= What this task involves =
Go through the material and pull out every line with the string "anchor" in it.

= Dataset =
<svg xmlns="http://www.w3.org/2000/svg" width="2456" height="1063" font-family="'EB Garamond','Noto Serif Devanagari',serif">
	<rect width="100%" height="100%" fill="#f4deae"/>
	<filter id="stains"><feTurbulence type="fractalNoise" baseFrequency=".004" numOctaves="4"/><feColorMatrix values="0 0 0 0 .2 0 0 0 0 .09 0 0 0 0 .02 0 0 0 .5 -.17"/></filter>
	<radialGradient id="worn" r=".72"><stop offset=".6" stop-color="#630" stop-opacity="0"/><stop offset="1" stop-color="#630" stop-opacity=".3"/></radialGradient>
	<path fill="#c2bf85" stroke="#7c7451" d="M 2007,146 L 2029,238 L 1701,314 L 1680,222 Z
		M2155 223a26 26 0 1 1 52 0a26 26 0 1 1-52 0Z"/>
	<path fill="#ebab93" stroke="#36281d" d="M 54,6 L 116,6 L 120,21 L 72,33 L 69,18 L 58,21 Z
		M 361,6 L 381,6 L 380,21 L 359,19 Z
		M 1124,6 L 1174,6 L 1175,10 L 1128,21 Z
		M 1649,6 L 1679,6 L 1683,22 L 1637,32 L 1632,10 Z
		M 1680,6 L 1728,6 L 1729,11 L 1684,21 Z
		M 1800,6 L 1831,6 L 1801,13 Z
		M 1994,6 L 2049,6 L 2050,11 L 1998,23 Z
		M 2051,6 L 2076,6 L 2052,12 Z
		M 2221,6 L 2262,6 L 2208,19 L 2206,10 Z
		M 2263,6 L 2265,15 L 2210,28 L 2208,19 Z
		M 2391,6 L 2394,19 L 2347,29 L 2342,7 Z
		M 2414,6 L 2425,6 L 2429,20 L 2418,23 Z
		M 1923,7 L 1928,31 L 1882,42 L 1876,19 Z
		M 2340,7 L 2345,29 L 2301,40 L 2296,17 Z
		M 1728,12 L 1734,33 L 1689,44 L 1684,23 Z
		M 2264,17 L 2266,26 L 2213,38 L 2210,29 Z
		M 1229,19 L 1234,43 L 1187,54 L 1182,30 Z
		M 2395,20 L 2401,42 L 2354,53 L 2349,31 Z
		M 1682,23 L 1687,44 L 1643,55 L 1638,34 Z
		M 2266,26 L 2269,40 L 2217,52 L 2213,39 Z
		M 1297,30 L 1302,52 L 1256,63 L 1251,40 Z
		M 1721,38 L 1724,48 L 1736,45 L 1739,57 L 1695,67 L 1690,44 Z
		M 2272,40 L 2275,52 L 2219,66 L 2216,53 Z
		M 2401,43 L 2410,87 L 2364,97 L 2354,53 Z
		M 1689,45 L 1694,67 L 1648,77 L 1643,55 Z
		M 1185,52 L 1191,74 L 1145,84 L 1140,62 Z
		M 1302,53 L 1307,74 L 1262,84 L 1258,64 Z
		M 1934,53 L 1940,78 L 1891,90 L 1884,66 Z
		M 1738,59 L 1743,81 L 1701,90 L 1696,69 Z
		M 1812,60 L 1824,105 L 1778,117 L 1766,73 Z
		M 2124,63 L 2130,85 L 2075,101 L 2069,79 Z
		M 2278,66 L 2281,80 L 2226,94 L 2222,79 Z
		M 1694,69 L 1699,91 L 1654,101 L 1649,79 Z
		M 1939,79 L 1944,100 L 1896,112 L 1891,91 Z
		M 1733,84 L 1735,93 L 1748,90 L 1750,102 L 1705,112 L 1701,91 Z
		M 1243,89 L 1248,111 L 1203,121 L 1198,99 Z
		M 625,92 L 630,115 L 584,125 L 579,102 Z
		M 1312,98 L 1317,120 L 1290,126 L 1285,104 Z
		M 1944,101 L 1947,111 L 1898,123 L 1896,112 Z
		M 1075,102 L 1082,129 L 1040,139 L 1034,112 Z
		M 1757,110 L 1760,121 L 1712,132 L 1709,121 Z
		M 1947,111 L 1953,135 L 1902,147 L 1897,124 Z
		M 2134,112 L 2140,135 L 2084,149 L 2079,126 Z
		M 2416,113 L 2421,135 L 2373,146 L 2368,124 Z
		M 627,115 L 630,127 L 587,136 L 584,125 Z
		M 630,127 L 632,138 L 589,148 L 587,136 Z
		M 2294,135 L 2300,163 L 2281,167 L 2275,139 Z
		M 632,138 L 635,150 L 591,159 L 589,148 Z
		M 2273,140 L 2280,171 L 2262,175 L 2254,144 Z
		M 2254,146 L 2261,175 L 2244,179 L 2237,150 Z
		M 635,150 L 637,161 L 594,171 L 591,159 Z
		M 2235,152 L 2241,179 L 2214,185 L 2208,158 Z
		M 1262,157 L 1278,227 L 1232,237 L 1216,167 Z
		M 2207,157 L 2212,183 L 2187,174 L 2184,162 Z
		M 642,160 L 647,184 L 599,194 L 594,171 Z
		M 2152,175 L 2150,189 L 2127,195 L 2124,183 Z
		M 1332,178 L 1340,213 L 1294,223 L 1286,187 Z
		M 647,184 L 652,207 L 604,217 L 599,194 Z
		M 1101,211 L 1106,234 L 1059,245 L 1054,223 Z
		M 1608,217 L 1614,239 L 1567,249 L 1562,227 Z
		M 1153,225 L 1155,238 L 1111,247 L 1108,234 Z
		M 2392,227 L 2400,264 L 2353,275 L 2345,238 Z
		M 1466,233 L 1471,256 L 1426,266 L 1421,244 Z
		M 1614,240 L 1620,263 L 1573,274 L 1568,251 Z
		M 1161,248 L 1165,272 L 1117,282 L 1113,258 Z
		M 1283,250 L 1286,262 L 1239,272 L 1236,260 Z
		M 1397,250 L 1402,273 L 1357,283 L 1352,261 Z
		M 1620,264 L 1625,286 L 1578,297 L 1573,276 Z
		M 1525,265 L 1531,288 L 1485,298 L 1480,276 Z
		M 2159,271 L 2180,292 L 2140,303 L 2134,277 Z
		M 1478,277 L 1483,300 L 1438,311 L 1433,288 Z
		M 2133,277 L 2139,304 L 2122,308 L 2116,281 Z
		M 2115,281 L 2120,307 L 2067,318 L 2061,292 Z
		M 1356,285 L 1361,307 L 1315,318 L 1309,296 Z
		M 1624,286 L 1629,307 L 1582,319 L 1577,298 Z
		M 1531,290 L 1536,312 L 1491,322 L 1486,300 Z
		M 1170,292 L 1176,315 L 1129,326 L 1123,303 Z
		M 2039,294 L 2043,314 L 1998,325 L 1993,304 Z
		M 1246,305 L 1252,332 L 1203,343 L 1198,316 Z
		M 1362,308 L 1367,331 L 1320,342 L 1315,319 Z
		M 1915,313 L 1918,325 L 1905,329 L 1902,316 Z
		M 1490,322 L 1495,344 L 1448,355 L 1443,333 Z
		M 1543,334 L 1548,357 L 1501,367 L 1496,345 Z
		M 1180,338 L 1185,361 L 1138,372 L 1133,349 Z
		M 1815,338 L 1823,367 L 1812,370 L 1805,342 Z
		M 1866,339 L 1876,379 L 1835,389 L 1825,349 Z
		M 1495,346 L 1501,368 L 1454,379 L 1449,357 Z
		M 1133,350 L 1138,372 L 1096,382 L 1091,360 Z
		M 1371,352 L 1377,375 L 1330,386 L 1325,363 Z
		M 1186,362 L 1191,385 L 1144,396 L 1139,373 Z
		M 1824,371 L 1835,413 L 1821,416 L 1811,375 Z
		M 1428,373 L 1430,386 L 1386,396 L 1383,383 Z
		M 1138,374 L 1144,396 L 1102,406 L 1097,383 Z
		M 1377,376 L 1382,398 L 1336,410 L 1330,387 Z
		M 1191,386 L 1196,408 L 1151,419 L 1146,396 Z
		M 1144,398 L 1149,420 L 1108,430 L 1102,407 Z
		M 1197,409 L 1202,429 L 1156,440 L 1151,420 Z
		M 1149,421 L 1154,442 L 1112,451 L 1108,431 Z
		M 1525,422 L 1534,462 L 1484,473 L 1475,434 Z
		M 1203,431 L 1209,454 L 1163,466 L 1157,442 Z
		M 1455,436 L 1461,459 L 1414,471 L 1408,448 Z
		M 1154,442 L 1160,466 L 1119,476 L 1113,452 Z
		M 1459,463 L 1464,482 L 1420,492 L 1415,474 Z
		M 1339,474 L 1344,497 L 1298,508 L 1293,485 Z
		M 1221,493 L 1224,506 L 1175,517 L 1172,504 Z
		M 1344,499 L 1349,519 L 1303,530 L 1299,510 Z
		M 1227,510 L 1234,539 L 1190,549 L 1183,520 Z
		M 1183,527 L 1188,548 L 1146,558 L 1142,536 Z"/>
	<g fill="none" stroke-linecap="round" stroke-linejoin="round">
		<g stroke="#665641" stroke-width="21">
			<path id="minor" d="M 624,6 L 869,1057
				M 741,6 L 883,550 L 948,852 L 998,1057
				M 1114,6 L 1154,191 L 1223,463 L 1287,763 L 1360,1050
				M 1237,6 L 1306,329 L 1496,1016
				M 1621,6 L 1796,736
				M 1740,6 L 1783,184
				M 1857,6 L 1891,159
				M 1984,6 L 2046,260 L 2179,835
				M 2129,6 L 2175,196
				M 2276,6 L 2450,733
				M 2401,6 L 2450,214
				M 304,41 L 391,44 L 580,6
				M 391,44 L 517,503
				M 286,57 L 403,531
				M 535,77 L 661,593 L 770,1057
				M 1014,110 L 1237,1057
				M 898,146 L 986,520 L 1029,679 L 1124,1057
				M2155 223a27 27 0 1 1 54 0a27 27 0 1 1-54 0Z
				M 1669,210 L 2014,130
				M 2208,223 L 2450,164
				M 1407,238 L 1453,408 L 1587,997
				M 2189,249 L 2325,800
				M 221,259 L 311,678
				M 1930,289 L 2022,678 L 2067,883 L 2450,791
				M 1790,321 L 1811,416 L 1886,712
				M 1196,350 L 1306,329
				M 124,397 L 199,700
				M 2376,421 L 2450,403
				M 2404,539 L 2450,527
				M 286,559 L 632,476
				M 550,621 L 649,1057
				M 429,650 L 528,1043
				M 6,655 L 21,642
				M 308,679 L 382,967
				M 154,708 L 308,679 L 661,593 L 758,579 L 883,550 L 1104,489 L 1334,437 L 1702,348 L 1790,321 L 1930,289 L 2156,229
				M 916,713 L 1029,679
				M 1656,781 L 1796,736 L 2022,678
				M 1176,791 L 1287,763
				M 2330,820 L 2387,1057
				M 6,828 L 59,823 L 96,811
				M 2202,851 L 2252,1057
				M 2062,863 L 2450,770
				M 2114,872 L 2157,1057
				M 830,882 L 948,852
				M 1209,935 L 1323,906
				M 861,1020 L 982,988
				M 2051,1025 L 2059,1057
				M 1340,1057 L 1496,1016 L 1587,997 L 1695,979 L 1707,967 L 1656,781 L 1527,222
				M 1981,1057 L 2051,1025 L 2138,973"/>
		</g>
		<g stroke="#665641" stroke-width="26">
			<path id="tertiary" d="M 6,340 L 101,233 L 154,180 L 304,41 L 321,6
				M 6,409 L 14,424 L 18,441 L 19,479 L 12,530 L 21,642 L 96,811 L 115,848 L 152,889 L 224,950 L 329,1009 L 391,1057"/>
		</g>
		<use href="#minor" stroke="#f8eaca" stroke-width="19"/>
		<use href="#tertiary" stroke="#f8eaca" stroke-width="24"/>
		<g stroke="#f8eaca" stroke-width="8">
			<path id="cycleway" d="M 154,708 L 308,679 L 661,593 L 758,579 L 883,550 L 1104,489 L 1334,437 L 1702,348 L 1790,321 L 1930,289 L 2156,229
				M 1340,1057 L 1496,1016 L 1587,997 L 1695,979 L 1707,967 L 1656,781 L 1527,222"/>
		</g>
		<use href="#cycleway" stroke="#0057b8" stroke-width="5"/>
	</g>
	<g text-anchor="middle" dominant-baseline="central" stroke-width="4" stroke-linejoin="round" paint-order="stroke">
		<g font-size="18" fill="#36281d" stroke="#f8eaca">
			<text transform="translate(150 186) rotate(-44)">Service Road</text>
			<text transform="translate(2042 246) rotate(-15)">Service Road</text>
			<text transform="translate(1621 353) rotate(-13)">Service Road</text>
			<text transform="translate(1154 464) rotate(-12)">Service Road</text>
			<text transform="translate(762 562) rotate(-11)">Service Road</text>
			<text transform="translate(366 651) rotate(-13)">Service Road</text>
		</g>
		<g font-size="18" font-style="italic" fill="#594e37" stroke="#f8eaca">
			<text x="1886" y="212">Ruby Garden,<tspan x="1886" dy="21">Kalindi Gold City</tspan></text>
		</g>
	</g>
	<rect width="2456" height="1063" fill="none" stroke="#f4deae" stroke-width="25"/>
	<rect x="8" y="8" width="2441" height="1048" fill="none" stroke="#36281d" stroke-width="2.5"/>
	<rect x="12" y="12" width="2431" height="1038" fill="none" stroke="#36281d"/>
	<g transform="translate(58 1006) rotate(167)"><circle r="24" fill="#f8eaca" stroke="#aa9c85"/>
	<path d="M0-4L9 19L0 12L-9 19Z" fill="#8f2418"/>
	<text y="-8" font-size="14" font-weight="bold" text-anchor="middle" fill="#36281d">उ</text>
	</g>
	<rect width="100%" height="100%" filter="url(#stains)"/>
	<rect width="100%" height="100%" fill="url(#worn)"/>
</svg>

= Response to the task =
	<g text-anchor="middle" dominant-baseline="central" stroke-width="4" stroke-linejoin="round" paint-order="stroke">
	<text y="-8" font-size="14" font-weight="bold" text-anchor="middle" fill="#36281d">उ</text>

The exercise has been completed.